Exercise directions » Verbatim transcription with images omitted: return the entries below in full.

Exercise inputs »
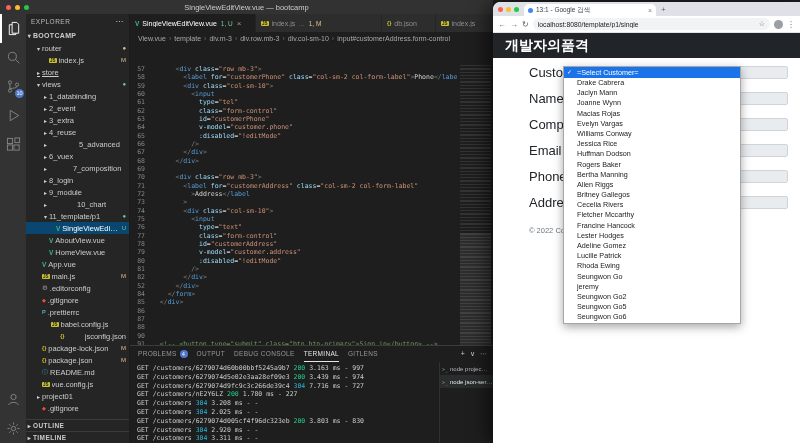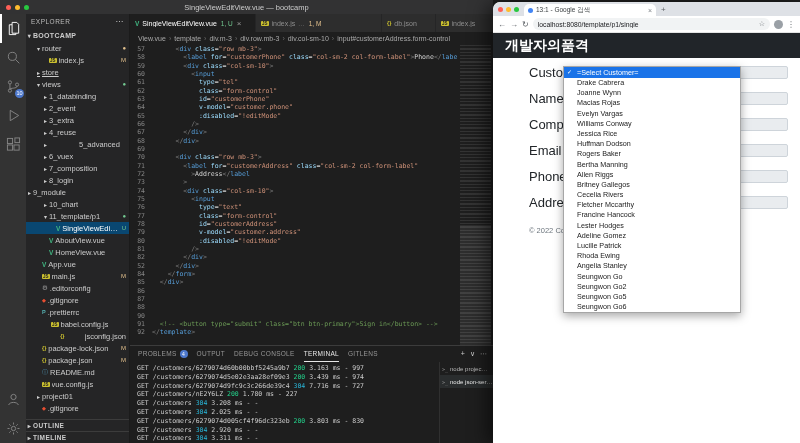--- a/index.html
+++ b/index.html
@@ -54,7 +54,7 @@
   .breadcrumb{height:13px;display:flex;align-items:center;padding-left:8px;font-size:7px;color:#a9a9a9;white-space:nowrap;overflow:hidden;flex:none;}
   .crumb{flex:none;}
   .crumb-sep{margin:0 3px;color:#6a6a6a;flex:none;}
-  .code-wrap{flex:1;position:relative;min-height:0;overflow:hidden;}
+  .code-wrap{flex:1;position:relative;min-height:0;overflow:hidden;margin-top:20px;}
   .code-lines{position:absolute;left:0;top:0;right:36px;bottom:0;overflow:hidden;}
   .code-line{height:8.33px;display:flex;font-family:"DejaVu Sans Mono",monospace;font-size:6.5px;line-height:8.33px;white-space:pre;}
   .ln{width:22px;flex:none;text-align:right;padding-right:7px;color:#858585;}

Solution for this task »
--- a/index.html
+++ b/index.html
@@ -54,7 +54,7 @@
   .breadcrumb{height:13px;display:flex;align-items:center;padding-left:8px;font-size:7px;color:#a9a9a9;white-space:nowrap;overflow:hidden;flex:none;}
   .crumb{flex:none;}
   .crumb-sep{margin:0 3px;color:#6a6a6a;flex:none;}
-  .code-wrap{flex:1;position:relative;min-height:0;overflow:hidden;}
+  .code-wrap{flex:1;position:relative;min-height:0;overflow:hidden;margin-top:20px;}
   .code-lines{position:absolute;left:0;top:0;right:36px;bottom:0;overflow:hidden;}
   .code-line{height:8.33px;display:flex;font-family:"DejaVu Sans Mono",monospace;font-size:6.5px;line-height:8.33px;white-space:pre;}
   .ln{width:22px;flex:none;text-align:right;padding-right:7px;color:#858585;}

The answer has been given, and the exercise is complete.